**Apply what you read:**
**A.** From the tariff refund article, copy out the passage that begins with the words "The measure would" and ends after the words "ruling on Friday.".
**B.** According to the tariff refund article, why does the Trump administration say it can't move ahead with refunds? Answer in one to three sentences.

── Study text

A trio of Senate Democrats is calling for the government to start refunding roughly $175 billion in tariff revenues that the Supreme Court ruled were collected because of an illegal set of orders by President Trump.

Sens. Ron Wyden of Oregon, Ed Markey of Massachusetts and Jeanne Shaheen of New Hampshire are unveiling a bill on Monday that would require U.S. Customs and Border Protection to issue refunds over the course of 180 days and pay interest on the refunded amount.

The measure would prioritize refunds to small businesses and encourages importers, wholesalers and large companies to pass the refunds on to their customers.

“Trump’s illegal tax scheme has already done lasting damage to American families, small businesses and manufacturers who have been hammered by wave after wave of new Trump tariffs,” said Wyden, stressing that the “crucial first step” to fixing the problem begins with “putting money back in the pockets of small businesses and manufacturers as soon as possible.”

The bill is unlikely to become law, but it reveals how Democrats are starting to apply public pressure on a Trump administration that has shown little interest in trying to return tariff revenues after the Supreme Court announced its 6-3 ruling on Friday.

Because of the ruling, going into November’s midterm elections for control of Congress, Democrats have begun telling the public that Trump illegally raised taxes and now refuses to repay the money back to the American people.

Shaheen said that repairing any of the damage caused by the tariffs in the form of higher prices starts with “President Trump refunding the illegally collected tariff taxes that Americans were forced to pay.” Markey stressed that small business tend to have ”little to no resources” and a “refund process can be extremely difficult and time consuming” for companies.

The Trump administration has asserted that its hands are tied, because any refunds should be the responsibility of further litigation in court.

That message could put Republicans on the defensive as they try to explain why the government isn’t proactively seeking to return the money. GOP lawmakers had planned to try to preserve their House and Senate majorities by running on the income tax cuts that Trump signed into law last year, saying that tax refunds this year would help families.

────
── Dataset entries

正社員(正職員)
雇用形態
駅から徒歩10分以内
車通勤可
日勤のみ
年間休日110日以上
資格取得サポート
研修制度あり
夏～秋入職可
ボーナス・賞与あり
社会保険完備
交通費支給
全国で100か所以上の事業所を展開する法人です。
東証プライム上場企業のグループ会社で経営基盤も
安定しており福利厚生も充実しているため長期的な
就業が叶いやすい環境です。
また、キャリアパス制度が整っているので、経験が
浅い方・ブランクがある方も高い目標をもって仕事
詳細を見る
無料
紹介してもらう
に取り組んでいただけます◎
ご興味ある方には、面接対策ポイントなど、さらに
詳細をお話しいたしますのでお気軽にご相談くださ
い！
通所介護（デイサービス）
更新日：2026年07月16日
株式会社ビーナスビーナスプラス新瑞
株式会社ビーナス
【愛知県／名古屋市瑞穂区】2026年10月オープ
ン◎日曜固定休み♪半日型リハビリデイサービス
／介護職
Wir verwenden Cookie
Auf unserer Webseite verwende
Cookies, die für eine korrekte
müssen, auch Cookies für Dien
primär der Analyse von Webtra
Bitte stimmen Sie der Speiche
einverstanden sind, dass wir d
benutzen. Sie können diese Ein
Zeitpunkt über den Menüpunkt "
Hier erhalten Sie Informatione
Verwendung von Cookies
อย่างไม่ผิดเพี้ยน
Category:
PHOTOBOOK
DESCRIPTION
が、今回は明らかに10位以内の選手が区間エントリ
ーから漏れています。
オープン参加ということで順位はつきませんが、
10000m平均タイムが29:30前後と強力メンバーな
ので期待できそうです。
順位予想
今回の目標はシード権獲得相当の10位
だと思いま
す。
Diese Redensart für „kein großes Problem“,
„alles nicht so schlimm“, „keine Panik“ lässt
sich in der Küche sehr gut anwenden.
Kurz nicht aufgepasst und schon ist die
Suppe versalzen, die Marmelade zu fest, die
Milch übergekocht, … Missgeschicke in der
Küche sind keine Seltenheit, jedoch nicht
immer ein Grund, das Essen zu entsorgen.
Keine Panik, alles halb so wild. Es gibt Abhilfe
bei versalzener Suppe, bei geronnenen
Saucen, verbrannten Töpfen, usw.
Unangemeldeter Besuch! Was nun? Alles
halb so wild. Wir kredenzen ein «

────

**Activity answers:**
**A.**
The measure would prioritize refunds to small businesses and encourages importers, wholesalers and large companies to pass the refunds on to their customers.

“Trump’s illegal tax scheme has already done lasting damage to American families, small businesses and manufacturers who have been hammered by wave after wave of new Trump tariffs,” said Wyden, stressing that the “crucial first step” to fixing the problem begins with “putting money back in the pockets of small businesses and manufacturers as soon as possible.”

The bill is unlikely to become law, but it reveals how Democrats are starting to apply public pressure on a Trump administration that has shown little interest in trying to return tariff revenues after the Supreme Court announced its 6-3 ruling on Friday.

**B.** The administration says its hands are tied because any refunds should be handled through further litigation in court.